Ellena Woodhams, 30
Compliance and outreach director, Stevens Management Co.
When the coronavirus crisis hit dealerships across the country this year, a big impact for many store employees was the sudden reduction in workload as sales stumbled and service customers thinned out.
For Ellena Woodhams, it was the opposite.
Woodhams, who oversees compliance for four California dealerships and a management office, was inundated with guidelines and regulations related to the pandemic from the local, state and federal governments. Some focused on what dealership operations were allowed to continue during the economic shutdown; others outlined safety protocols.
It was a big test for Woodhams after two years of running compliance operations.
“With the pandemic, it was a whole new ballgame,” she said.
“Everything was starting from zero every day. It seemed like the laws were changing every day. I had to be quick on my feet.”
Complicating the situation, Woodhams wasn’t able to visit the more distant dealerships of the four-store group to oversee compliance in person. Instead, she developed an internal guide to the new rules and worked with managers to document completion of each protocol through email and photos.
The Fresno, Calif., native represents the third generation of her family in the auto business. She jokes that she’s been working in it “since birth,” but it has mostly been from about age 15. She has done stints as a cashier and car washer. She started full time in 2013 after graduating from college with a degree in international business.

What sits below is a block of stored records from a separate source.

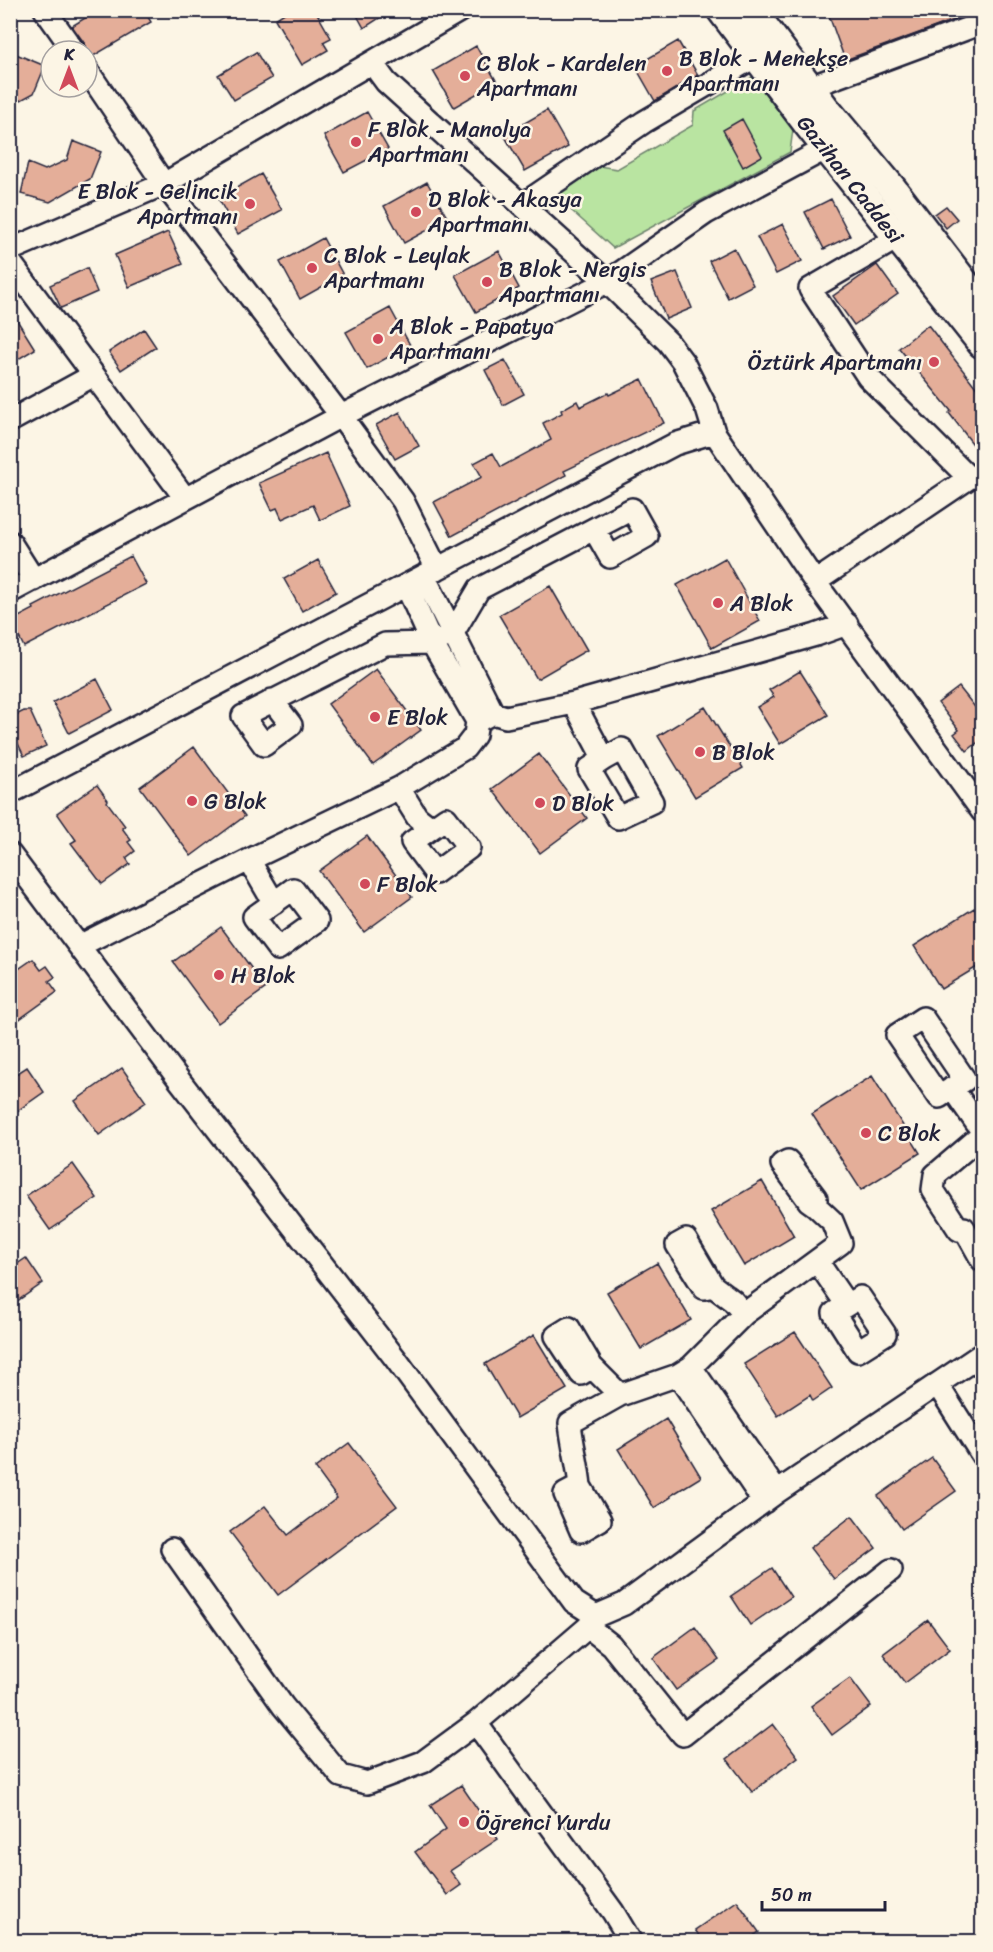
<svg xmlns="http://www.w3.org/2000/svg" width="993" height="1952" font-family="Sriracha,sans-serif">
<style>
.green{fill:#b9e4a1;stroke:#6e836e;stroke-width:1.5}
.building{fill:#e4ae99;stroke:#22223b;stroke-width:1.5}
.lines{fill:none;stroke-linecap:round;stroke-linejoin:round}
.minor-casing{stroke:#22223b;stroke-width:26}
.major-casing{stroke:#22223b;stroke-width:32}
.minor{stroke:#fcf5e5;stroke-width:21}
.major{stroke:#fcf5e5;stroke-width:27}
.poi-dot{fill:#d1495b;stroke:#fcf5e5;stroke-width:2}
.labels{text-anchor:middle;stroke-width:5;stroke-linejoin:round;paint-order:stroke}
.poi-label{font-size:22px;fill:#22223b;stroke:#fcf5e5;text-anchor:start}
.street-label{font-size:22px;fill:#22223b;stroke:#fcf5e5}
</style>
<rect width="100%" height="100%" fill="#fcf5e5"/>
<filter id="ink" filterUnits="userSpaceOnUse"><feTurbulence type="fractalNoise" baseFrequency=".0167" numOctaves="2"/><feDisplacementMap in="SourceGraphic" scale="12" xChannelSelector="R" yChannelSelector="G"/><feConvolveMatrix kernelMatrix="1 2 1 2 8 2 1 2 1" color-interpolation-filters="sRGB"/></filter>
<g filter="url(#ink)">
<path class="green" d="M752,77L793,129L790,152L613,248L552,193L599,166L617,169L693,125L694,111Z"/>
<path class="building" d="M98,10H144L151,22L90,58L87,57L85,44L72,26Z
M289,10H315L331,38L323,42L328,50L302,65L275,19Z
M354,10H392L364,28Z
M827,10H979V11L845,60Z
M678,41L698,75L655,101L635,66Z
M476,46L497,82L454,107L433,71Z
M256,52L272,78L234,100L218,75Z
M16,54L45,66L34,93L10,106V74Z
M547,110L568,147L525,171L504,135Z
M367,112L388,149L344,172L324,136Z
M742,119L762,156L743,167L723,130Z
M73,141L101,152L90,179L50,202L21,194L28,163L45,170L67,160Z
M261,174L282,210L238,234L218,198Z
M427,182L448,219L404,243L384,206Z
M831,199L850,236L824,249L805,212Z
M946,206L957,219L946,228L935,214Z
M783,224L802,261L776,274L757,237Z
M168,232L183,264L129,287L115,255Z
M323,238L343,275L300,299L280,262Z
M734,248L753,285L728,298L709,261Z
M499,251L519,288L476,312L455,275Z
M877,265L898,294L854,325L833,296Z
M87,268L97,292L61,308L50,285Z
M677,272L692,308L666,319L651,282Z
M390,308L410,345L367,369L346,332Z
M10,309L35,349L10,364Z
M928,325L982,395V456L949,413L951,411L899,348Z
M144,329L156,347L121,370L109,352Z
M505,360L524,394L503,405L485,370Z
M642,379L664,423L564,471L566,475L452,536L434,502L482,477L474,463L493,453L501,467L551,440L543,423L562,413L561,410L577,401L580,407L608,393L609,395Z
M400,412L419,446L395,459L376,425Z
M326,453L350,506L320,520L313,505L282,519L277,508L272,510L259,483Z
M131,556L146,584L24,647L11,621L34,609L33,607Z
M725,558L760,621L712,648L677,585Z
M318,560L336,592L302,611L284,579Z
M550,586L587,650L537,679L499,615Z
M376,669L421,730L373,765L328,704Z
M800,671L828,715L780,744L757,707L774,697L769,690Z
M97,679L113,710L69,733L53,702Z
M959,687L982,716V739L967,751L954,734L959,730L938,703Z
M705,707L743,768L695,797L658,736Z
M24,711H30L46,746L24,756L10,727V718Z
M194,747L245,816L191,856L140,787Z
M539,754L587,818L540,853L492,789Z
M97,785L108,800L107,802L125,826L122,828L131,840L128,842L135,851L126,858L130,864L102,884L71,843L76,840L57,813Z
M367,836L412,897L364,932L319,871Z
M974,908L982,922V964L941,989L914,946Z
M221,927L266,988L218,1023L173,962Z
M33,959L41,970L47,966L55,977L49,981L57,992L10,1026V975Z
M27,1067L44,1092L10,1116V1078Z
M122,1068L146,1102L99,1135L75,1101Z
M872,1076L920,1153L861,1190L812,1114Z
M73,1164L97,1198L50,1230L26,1196Z
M762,1181L794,1236L744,1266L711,1211Z
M26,1258L43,1283L10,1306V1269Z
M657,1263L691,1320L641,1349L607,1292Z
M795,1332L832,1388L813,1401L810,1395L778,1416L744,1364Z
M534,1335L567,1389L517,1418L485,1364Z
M666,1419L701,1477L670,1496L671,1497L654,1508L618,1449Z
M349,1443L397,1506L278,1595L230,1532L265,1506L288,1535L337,1498L315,1468Z
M932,1458L956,1491L902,1529L878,1496Z
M852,1516L876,1548L834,1579L810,1548Z
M772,1568L791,1597L750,1625L731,1596Z
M928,1620L950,1649L905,1683L883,1654Z
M695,1627L719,1660L676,1690L653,1658Z
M850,1678L871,1706L832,1735L811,1706Z
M773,1724L798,1757L752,1792L727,1759Z
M461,1785L498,1839L450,1871L461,1885L447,1895L415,1852L446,1829L430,1805Z
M737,1901L759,1932L746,1941H703L695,1930Z"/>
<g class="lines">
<defs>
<path id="minor" d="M45,10L74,51
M372,63L386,82L607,282L668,342L683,362L707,409L714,432L815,582L982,811
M87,70L164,184L341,416L403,501L437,569
M810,87L982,23
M522,205L644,122L756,56
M899,237L810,289L868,377L969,478
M10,250L164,184L461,10
M10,262L185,498
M10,421L94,375
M10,542L34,580
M424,576L493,713
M815,582L969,478L980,475
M406,585L432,643L477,721
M10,592L341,416L607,282L706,213L827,148
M272,700L291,725L264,745L243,716L385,644L432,643L453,633L479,589L632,509L647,536L610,557L594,529
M574,703L604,759L622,749L652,802L618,818L589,769L604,759
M399,788L417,817L431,828
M10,793L675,444L714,432
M446,818L469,848L435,873L412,842Z
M10,854L180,1081L395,1358L574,1602L596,1616
M249,860L274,903
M293,889L317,921L278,949L254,917Z
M79,946L249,860L399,788L465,748L475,735L477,721L493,713L506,717L574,703L816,635L847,624
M923,1018L965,1080L939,1097L897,1035Z
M952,1088L982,1131
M982,1135L935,1175L933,1190L959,1230L964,1228L982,1260
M817,1261L847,1305L834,1313L858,1351L885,1334L860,1297L847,1305
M713,1286L704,1288L677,1245L686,1240L713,1286L733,1301L744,1314
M592,1367L581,1374L556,1336L569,1328L592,1367L620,1395
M691,1367L777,1492
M678,1375L764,1502
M937,1384L982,1455
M580,1486L600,1520L581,1531L565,1494L580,1486C578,1464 572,1444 570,1423L620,1395L678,1375L691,1367L744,1314L841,1243L832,1221L816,1206V1198L788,1161L782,1164L809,1201L816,1206
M172,1549L283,1706L341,1776L367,1783L423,1762L476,1723L588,1627L596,1616L624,1604L777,1492L982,1354
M588,1627L611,1645L683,1735L891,1570
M476,1723L613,1912L631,1942"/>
<g id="major">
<path id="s1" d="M721,10L808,125L982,344"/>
<path d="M752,10L827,110L893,189L982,305"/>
</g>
</defs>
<use href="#minor" class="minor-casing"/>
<use href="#major" class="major-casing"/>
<use href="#minor" class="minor"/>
<use href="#major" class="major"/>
</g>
</g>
<g class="poi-dot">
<circle cx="667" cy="71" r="6"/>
<circle cx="465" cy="76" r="6"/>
<circle cx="356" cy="142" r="6"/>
<circle cx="250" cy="204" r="6"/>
<circle cx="416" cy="212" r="6"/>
<circle cx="312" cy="268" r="6"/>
<circle cx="487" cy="282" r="6"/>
<circle cx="378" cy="339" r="6"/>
<circle cx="934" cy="362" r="6"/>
<circle cx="718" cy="603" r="6"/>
<circle cx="375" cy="717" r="6"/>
<circle cx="700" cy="752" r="6"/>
<circle cx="192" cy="801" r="6"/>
<circle cx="540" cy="803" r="6"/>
<circle cx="365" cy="884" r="6"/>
<circle cx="219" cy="975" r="6"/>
<circle cx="866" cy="1133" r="6"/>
<circle cx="464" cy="1822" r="6"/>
</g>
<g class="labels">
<g class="poi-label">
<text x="679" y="66">B Blok - Menekşe<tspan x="679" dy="25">Apartmanı</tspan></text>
<text x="477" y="71">C Blok - Kardelen<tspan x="477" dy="25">Apartmanı</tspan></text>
<text x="368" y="137">F Blok - Manolya<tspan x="368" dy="25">Apartmanı</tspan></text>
<text x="238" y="199" text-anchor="end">E Blok - Gelincik<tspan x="238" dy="25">Apartmanı</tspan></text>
<text x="428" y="207">D Blok - Akasya<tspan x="428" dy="25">Apartmanı</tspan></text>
<text x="324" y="263">C Blok - Leylak<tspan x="324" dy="25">Apartmanı</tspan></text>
<text x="499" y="277">B Blok - Nergis<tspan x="499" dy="25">Apartmanı</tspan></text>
<text x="390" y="334">A Blok - Papatya<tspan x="390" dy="25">Apartmanı</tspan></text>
<text x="922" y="370" text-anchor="end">Öztürk Apartmanı</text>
<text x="730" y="611">A Blok</text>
<text x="387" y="725">E Blok</text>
<text x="712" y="760">B Blok</text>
<text x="204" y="809">G Blok</text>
<text x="552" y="811">D Blok</text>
<text x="377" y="892">F Blok</text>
<text x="231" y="983">H Blok</text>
<text x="878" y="1141">C Blok</text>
<text x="476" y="1830">Öğrenci Yurdu</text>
</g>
<g class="street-label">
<text dy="8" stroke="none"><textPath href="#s1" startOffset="213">Gazihan Caddesi</textPath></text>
</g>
</g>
<rect width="993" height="1952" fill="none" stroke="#fcf5e5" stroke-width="36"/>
<rect x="18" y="18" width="957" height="1916" fill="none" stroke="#22223b" stroke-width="2" filter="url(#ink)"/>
<g transform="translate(69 69)"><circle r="28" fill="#fcf5e5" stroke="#a5a1a1" stroke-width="1.5"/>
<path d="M0-4.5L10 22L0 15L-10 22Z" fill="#d1495b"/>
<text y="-9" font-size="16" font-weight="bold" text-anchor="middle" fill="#22223b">K</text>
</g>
<path d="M762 1901v9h123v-9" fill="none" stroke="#22223b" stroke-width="3"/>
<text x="771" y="1901" font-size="18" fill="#22223b" stroke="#fcf5e5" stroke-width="4.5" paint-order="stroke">50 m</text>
</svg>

For one of her first tasks, Woodhams developed an annual marketing program for Acura Fresno called “The Road to Pink” that involved wrapping a car in vinyl and having people sign it with a marker. For every signature, the dealership makes a donation to organizations fighting breast cancer.
The campaign has proved popular, with requests for the pink car to appear at community events.
The program has been expanded to other dealerships in the group and more causes. For example, Modesto Subaru has wrapped a vehicle to raise money for animal rescue.
Woodhams said it was an easy choice to join the family business. “I was always that kid who sold the most for the school fundraiser. My parents and grandparents always said I had a knack for selling.”
She also likes the dynamic of the broader industry, especially the parade of new models designed to meet consumer tastes.
“Whether it’s new technology, design, hybrids or clean energy,” she said, “something’s always changing and evolving. And I find that exciting.”